◆ DOCUMENT TEXT ◆
******************************

Experimenting with visual memory making, a photographer looks at the hill station named for nostalgia with a vintage filter on her smartphone

Mussoorie’s oldest cemetery is the Christian Cemetery in Landour, which is lined with tall ‘deodar’ trees. Photo: Paroma Mukherjee
Mussoorie’s oldest cemetery is the Christian Cemetery in Landour, which is lined with tall ‘deodar’ trees. Photo: Paroma Mukherjee

I had heard about Landour in the same way that one hears about people in old photographs. A cantonment town, it got its name from the tiny Welsh village of Llanddowror because it reminded the British soldiers of home when they were fighting the Gurkha Wars with Nepal, from 1814-16.

I was curious about a place that got its name from nostalgia. Just last month, I had restored three typewriters and two analogue cameras from the 1960s, as well as a pinhole camera I had made using a matchbox. What is it about old things that fascinates us? Over the last five years, social media has seen a massive revival in vintage photo filters. It is ironic that we need to be online to experience the visual expression of a time we may never have lived in. The need to alter our present by making use of these photographic filters is not just a cosmetic trend, but an indication of a desire to create memories that appear dated, and perhaps, as a consequence, more meaningful.

******************************

◆ ENTRIES SUPPLIED ◆
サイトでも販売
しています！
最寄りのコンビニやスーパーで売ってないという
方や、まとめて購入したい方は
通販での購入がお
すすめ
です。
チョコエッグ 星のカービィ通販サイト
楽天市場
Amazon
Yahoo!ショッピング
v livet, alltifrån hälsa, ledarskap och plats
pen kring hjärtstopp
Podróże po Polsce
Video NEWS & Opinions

******************************

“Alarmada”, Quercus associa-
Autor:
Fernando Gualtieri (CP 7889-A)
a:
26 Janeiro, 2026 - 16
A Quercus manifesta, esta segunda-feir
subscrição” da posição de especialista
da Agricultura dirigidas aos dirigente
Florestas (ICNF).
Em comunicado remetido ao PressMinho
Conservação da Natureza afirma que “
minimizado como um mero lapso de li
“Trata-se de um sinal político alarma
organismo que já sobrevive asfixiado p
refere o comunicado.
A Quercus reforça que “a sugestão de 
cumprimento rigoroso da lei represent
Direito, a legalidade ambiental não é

******************************

◆ TASK INSTRUCTIONS ◆
a - In the Landour text, what Welsh village did Landour get its name from?
b - Update the Landour text from "Experimenting with visual" up to and including "Nepal, from 1814-16." by replacing "cantonment town" with "hill town".

◆ RESPONSES BY TASK ◆
a - Llanddowror

b -
Experimenting with visual memory making, a photographer looks at the hill station named for nostalgia with a vintage filter on her smartphone

Mussoorie’s oldest cemetery is the Christian Cemetery in Landour, which is lined with tall ‘deodar’ trees. Photo: Paroma Mukherjee
Mussoorie’s oldest cemetery is the Christian Cemetery in Landour, which is lined with tall ‘deodar’ trees. Photo: Paroma Mukherjee

I had heard about Landour in the same way that one hears about people in old photographs. A hill town, it got its name from the tiny Welsh village of Llanddowror because it reminded the British soldiers of home when they were fighting the Gurkha Wars with Nepal, from 1814-16.